WHAT IS REQUIRED: Write out exactly the lines below that run from the one containing "To direct the" through the one containing "This Act may", both included, with no other lines.

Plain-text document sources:
▼▼▼

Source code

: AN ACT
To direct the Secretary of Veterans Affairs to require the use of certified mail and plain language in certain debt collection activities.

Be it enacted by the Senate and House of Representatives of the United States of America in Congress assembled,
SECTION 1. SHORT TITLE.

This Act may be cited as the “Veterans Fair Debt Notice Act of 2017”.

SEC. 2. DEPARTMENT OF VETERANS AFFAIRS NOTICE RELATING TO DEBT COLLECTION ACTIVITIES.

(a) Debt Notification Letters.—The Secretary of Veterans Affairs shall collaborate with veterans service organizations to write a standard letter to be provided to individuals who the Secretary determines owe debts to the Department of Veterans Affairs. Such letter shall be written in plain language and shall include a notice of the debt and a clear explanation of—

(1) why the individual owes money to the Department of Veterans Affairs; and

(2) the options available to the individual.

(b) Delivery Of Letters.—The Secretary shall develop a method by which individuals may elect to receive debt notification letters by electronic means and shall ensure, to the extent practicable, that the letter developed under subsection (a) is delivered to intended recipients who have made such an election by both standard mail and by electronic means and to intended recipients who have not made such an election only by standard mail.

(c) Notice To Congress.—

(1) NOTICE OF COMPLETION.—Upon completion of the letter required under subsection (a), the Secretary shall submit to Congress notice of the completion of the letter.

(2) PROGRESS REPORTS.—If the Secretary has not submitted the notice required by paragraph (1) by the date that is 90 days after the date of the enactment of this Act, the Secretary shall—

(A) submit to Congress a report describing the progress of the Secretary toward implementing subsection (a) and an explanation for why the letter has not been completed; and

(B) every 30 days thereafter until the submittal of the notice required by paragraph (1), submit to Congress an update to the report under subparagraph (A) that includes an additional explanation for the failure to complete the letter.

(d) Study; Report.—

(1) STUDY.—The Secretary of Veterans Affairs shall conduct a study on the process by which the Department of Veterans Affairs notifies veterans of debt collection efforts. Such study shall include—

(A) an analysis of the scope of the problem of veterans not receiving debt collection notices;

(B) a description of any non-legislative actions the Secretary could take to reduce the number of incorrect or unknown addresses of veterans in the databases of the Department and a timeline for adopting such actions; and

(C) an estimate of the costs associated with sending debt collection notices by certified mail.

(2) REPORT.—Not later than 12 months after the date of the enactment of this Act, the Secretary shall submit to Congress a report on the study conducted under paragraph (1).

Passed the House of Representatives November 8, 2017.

▲▲▲

RESULT FOR THIS EXERCISE:
To direct the Secretary of Veterans Affairs to require the use of certified mail and plain language in certain debt collection activities.

Be it enacted by the Senate and House of Representatives of the United States of America in Congress assembled,
SECTION 1. SHORT TITLE.

This Act may be cited as the “Veterans Fair Debt Notice Act of 2017”.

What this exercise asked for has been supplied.